Una preparación completa también consiste en evitar estos errores puramente mecánicos.
¿Cuánto tiempo necesito para preparar el PER?
No existe una cifra válida para todos.
Una persona acostumbrada a estudiar, con conocimientos previos de navegación y varias horas disponibles cada semana avanzará de manera diferente a alguien que lleva años sin enfrentarse a un examen.
Por eso resulta mucho más útil organizar la preparación por objetivos que por número de días.
Primero debemos comprender todos los temas.
Después conseguir buenos resultados en test por materias.
A continuación reducir prácticamente a cero los problemas graves en Balizamiento, RIPA y Carta.
Y finalmente aprobar de forma regular exámenes completos cronometrados.
Cuando hemos recorrido esas etapas, estamos preparados independientemente de si hemos necesitado tres semanas o dos meses.
El PER no es un examen especialmente difícil si se prepara con método
El volumen de información puede impresionar cuando vemos el temario por primera vez, especialmente al llegar a RIPA o a los ejercicios de Carta.
Sin embargo, el examen tiene una estructura muy definida.
Sabemos que serán 45 preguntas. Sabemos que disponemos de 90 minutos. Sabemos cuántos errores podemos cometer y conocemos las materias en las que existen límites específicos.
Eso permite preparar el examen de una forma muy dirigida.
No necesitamos memorizar un manual entero de principio a fin. Necesitamos comprender los conceptos, practicar suficientes preguntas y llegar con soltura a aquellas partes del examen que no permiten demasiados errores.

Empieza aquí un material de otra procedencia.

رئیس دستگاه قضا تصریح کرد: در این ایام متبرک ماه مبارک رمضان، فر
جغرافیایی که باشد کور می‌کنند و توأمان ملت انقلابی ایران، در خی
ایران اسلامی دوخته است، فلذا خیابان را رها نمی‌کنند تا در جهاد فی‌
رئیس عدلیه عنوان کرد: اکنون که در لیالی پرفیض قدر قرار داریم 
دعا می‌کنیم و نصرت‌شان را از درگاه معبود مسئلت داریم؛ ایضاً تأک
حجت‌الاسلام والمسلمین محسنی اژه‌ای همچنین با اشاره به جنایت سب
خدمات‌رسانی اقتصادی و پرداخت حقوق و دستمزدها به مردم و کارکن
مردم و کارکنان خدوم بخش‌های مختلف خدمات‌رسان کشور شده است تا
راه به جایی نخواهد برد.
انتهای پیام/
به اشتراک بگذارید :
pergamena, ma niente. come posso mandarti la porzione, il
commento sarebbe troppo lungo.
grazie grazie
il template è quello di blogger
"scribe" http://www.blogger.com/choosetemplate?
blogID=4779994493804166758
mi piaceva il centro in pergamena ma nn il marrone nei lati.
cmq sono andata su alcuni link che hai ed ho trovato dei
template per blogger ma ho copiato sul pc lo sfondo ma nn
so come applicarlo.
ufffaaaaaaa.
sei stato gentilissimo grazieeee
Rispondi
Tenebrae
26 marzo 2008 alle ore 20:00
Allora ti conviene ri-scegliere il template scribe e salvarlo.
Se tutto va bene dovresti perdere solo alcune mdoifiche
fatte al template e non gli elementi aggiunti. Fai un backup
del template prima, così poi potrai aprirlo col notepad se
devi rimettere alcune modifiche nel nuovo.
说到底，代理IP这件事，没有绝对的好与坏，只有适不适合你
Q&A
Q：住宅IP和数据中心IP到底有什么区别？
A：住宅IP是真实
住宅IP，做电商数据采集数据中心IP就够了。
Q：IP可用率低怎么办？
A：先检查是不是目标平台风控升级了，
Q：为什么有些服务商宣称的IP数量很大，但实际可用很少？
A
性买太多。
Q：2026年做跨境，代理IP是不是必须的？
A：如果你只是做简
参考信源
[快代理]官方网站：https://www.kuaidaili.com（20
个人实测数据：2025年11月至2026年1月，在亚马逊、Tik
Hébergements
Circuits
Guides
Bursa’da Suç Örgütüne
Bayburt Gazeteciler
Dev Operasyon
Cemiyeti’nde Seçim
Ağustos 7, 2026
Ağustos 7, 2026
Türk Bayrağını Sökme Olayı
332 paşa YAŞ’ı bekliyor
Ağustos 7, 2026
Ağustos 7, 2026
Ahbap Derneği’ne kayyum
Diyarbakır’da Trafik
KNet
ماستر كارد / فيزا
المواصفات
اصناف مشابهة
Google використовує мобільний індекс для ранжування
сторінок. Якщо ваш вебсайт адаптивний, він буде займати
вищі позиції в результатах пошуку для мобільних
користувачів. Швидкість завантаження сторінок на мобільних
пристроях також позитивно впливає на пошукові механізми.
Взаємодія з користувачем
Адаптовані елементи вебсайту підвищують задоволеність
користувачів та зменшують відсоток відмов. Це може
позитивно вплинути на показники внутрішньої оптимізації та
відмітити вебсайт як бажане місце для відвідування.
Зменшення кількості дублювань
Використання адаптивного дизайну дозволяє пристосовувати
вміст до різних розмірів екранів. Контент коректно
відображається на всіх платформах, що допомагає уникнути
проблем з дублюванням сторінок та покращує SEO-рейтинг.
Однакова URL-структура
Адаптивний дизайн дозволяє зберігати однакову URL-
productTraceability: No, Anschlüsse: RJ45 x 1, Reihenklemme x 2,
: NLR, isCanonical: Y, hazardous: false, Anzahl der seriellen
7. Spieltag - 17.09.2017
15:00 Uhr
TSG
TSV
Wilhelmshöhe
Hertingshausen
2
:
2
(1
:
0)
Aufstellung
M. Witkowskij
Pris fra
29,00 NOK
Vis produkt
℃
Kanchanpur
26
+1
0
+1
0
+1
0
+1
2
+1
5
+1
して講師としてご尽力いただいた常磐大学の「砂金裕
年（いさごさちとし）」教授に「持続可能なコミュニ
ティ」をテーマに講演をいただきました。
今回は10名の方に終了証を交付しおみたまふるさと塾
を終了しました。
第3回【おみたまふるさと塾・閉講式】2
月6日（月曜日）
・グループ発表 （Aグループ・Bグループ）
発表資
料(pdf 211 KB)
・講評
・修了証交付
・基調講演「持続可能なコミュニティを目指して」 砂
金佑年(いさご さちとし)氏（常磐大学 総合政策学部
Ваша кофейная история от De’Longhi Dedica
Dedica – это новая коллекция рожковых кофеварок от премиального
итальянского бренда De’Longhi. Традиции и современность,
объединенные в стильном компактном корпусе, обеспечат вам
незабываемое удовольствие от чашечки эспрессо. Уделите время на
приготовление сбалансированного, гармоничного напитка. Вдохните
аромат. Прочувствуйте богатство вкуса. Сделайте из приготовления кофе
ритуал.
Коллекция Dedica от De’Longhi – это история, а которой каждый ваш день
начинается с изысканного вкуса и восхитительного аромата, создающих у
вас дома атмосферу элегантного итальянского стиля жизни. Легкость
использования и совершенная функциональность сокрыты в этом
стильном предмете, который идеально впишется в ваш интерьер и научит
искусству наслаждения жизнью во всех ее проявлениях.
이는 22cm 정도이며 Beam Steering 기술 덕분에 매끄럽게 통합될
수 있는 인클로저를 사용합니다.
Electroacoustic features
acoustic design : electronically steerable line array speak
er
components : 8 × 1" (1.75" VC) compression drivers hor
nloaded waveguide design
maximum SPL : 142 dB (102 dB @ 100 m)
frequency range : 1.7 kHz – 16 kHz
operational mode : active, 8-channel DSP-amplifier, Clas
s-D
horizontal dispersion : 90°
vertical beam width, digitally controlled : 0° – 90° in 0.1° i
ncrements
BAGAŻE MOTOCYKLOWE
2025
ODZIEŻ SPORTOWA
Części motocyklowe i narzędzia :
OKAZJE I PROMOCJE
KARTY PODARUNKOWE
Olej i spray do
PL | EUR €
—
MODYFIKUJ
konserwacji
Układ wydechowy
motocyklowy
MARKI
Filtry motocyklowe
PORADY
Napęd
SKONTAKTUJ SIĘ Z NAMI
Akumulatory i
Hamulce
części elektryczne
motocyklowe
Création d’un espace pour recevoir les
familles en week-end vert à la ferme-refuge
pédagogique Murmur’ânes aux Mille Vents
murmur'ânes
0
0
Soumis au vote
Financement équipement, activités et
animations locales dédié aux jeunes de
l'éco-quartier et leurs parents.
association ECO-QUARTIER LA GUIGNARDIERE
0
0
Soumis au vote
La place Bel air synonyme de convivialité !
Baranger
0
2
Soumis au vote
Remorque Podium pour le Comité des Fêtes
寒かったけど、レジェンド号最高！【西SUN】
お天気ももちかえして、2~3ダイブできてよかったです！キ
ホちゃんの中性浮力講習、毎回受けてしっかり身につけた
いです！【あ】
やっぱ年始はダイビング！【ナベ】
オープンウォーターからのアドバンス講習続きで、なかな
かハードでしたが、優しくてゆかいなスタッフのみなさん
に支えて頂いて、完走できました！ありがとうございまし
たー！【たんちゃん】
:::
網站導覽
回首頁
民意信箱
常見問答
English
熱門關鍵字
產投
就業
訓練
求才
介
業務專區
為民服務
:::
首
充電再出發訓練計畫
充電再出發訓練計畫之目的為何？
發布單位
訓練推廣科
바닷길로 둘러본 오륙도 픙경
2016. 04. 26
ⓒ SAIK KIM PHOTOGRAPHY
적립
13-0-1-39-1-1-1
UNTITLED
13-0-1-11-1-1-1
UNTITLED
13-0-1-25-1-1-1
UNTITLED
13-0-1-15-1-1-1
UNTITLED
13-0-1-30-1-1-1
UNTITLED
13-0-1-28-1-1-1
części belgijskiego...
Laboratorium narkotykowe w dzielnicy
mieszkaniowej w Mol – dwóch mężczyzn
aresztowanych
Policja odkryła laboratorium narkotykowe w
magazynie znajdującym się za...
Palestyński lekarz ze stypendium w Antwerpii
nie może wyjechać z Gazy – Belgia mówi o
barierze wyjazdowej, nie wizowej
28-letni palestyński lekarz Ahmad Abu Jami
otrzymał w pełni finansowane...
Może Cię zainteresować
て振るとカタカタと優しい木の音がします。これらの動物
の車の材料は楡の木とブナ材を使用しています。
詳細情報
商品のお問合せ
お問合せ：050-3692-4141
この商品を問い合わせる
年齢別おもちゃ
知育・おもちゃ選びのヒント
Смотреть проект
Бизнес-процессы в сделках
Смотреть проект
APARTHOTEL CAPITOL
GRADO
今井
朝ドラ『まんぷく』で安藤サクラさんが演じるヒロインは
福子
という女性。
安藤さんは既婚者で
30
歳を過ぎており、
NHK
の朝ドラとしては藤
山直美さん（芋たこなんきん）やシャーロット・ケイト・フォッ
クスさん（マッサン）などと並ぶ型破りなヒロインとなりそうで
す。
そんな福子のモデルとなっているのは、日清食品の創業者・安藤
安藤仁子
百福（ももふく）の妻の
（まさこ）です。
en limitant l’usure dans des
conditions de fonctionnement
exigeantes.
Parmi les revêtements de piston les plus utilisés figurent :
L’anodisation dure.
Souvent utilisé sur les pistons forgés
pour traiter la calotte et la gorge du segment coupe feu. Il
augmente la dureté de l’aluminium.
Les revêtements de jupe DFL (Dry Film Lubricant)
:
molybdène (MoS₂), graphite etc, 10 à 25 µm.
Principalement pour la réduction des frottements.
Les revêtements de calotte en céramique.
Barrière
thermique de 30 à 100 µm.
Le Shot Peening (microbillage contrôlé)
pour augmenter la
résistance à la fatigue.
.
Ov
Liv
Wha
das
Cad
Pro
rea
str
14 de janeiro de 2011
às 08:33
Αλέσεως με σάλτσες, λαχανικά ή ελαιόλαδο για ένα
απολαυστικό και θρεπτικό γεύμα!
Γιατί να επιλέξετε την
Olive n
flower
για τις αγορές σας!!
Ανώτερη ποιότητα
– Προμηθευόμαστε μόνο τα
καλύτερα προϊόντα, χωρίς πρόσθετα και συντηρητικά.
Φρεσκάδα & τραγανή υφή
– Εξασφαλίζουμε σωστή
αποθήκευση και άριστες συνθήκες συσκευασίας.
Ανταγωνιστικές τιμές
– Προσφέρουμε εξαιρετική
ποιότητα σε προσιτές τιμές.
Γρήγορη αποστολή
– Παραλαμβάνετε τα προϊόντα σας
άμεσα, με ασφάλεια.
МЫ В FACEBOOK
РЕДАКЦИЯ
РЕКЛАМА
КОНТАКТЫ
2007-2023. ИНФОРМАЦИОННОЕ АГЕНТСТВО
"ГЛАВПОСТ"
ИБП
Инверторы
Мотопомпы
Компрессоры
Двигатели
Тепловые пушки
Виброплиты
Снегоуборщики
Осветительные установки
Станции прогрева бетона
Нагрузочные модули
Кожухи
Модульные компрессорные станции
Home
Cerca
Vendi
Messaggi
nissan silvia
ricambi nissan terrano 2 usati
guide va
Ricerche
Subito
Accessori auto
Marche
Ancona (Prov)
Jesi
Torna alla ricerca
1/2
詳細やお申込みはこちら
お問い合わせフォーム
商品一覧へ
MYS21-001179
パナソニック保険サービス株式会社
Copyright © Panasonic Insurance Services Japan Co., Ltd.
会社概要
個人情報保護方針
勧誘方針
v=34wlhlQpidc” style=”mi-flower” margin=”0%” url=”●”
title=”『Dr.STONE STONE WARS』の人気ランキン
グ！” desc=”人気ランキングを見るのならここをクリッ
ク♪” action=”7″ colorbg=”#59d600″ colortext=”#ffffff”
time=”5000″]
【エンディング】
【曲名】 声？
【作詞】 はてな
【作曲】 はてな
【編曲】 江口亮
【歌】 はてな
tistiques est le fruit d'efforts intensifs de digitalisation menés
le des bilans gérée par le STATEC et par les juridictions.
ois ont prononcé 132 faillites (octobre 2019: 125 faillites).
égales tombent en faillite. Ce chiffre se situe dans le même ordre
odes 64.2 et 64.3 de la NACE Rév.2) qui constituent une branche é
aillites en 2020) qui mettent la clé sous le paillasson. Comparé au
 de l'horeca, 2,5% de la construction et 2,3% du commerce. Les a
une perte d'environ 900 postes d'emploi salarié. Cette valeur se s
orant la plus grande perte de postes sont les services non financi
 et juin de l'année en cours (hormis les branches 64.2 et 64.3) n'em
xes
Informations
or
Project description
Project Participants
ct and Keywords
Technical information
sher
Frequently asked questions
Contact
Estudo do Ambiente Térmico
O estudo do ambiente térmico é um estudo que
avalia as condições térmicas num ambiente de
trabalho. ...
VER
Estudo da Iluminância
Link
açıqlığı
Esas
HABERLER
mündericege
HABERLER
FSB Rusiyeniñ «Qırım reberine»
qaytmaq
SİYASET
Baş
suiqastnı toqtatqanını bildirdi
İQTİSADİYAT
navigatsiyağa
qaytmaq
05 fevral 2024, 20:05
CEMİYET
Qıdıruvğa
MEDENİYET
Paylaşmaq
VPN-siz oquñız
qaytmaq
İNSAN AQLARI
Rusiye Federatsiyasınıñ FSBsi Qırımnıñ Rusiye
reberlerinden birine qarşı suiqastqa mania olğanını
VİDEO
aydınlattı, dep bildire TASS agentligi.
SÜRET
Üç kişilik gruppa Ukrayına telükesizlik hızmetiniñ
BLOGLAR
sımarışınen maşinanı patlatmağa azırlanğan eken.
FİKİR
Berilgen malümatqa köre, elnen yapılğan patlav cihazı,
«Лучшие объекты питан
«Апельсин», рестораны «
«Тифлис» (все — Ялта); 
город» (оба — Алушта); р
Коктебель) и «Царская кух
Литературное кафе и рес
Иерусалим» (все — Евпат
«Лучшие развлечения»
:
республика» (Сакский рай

Además, conviene recordar algo que a veces se pierde cuando estamos preparando test: todo lo que estamos estudiando tiene una finalidad posterior.
RIPA servirá para evitar abordajes. Balizamiento nos permitirá interpretar correctamente las señales que encontremos navegando. Meteorología nos ayudará a decidir cuándo salir. La Carta nos enseña los fundamentos de la navegación costera. Seguridad y emergencias pueden convertirse algún día en los temas más importantes de todos.
Aprobar el PER es el primer objetivo.
Aprender a ser patrón viene después, y dura bastante más que 90 minutos.